Text passage:

+++++

It is obvious from this order that the Rent Controller was
prima facie satisfied that the rent charged was excessive
and action was required under s.7A of the Control Act, 1947.
The argument urged. on behalf of the landlord really comes
to this, viz. that under para 2 of Sch. IV there must
always be’ two
975
enquiries, first an enquiry as to whether there are reasons
to believe that the rent charged is excessive and, secondly,
an enquiry for fixing the standard rent. We do not think
that para 2 necessarily involves two enquiries in all
circumstances. In a case where the Rent Controller has a
written complaint, as in these cases, the complaint itself
may give reasons which the Rent Controller may prima facie
accept that the rent charged by the landlord is excessive.
In the cases before us the tenants had stated the reasons,
which were common to all, why they had to submit to
excessive and exorbitant rate of rent charged by the
landlord. It was, we think, open to the Rent Controller to
accept those reasons as prima facie good reasons for
proceeding to make an enquiry to fix the standard rent in
that enquiry it was open to the Rent Controller to give the
necessary finding that the rent charged by the landlord was
excessive. The final order of the Rent Controller shows
with out doubt that he was satisfied that the rent charged
by the landlord was exorbitant and excessive. We are unable
to hold that in these circumstances there has been any
contravention of para 2 of Sch. IV of the Control Act,
1947.

+++++

[Recorded data]
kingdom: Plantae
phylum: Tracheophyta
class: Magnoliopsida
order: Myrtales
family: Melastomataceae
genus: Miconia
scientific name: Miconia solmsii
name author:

+++++

Tasks:
1. In the rent control ruling, under which section of the Control Act, 1947 did the Rent Controller find that action was required?
2. Can you carry the rent control ruling forward from its last sentence?

Numbered answers:
1. Section 7A (s.7A).

2.
Another objection taken by the landlord to the proceedings
before the Rent Controller arises out of the circumstance
that the Rent Controller in fixing the standard rent for the
entire building had fixed the rent even for vacant shops
i.e. shops which were not in occupation of any tenant at the
time. In the final order which the Rent Controller passed,
he fixed the standard rent for all the shops at RS. 335/-
per month and in the calculation sheet, which was part of
the final order made by the Rent Controller on January 11,
1949, three shops have been shown to be vacant. It has been
contended before us that the Rent Controller had not
jurisdiction to fix the standard rent for vacant shops and
the argument is that the way he proceeded to fix
976
the rent for the entire building vitiated the proceedings
before him. It has further been argued that only 9 tenants,
six of whom are appellants before us, applied for the
fixation of standard rent on July 30, 1948. Therefore, the
Rent, Controller had no jurisdiction to fix the standard
rent in respect of persons who had not applied for such
fixation. It has been contended before us that in six of
the appeals before us (viz. Civil Appeals Nos. 176, 178,
181, 189, 183 and 184 of 1958) the appellants had made no
application for fixation of standard rent.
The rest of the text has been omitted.